(Beginning of Data to use)

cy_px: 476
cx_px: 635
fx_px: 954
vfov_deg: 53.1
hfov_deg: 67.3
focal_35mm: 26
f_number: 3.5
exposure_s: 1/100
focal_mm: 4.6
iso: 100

(End of Data to use)
(Beginning of Data to use)

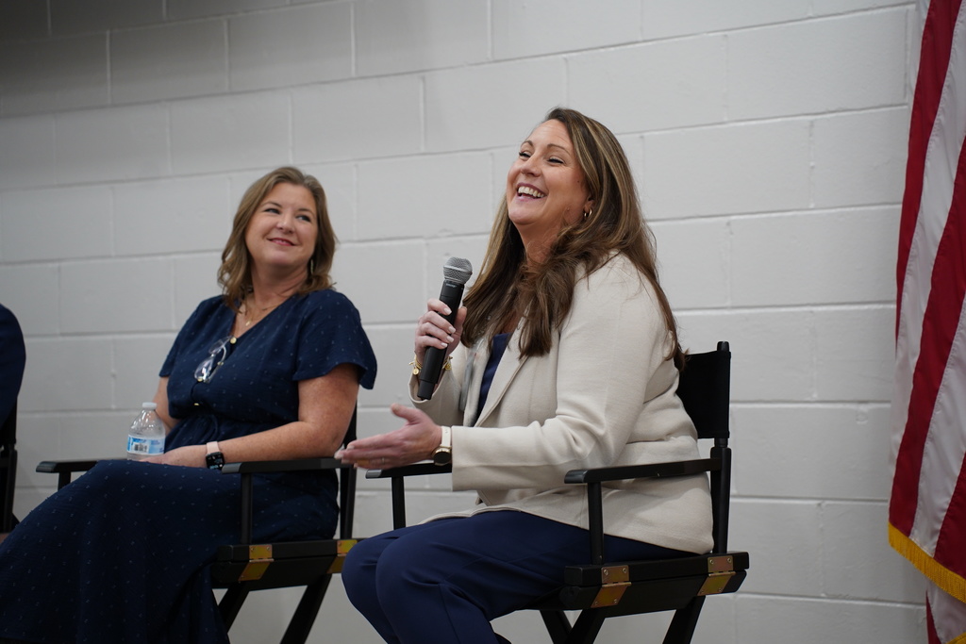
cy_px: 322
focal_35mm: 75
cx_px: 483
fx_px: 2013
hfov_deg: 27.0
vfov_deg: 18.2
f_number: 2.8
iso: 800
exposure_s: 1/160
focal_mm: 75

(End of Data to use)

(Task directions) Look above for the line that contains "focal_35mm: 75". Starting there, transcribe every line exactly until you have copied the line that contains "focal_mm: 75".

(Your response)
focal_35mm: 75
cx_px: 483
fx_px: 2013
hfov_deg: 27.0
vfov_deg: 18.2
f_number: 2.8
iso: 800
exposure_s: 1/160
focal_mm: 75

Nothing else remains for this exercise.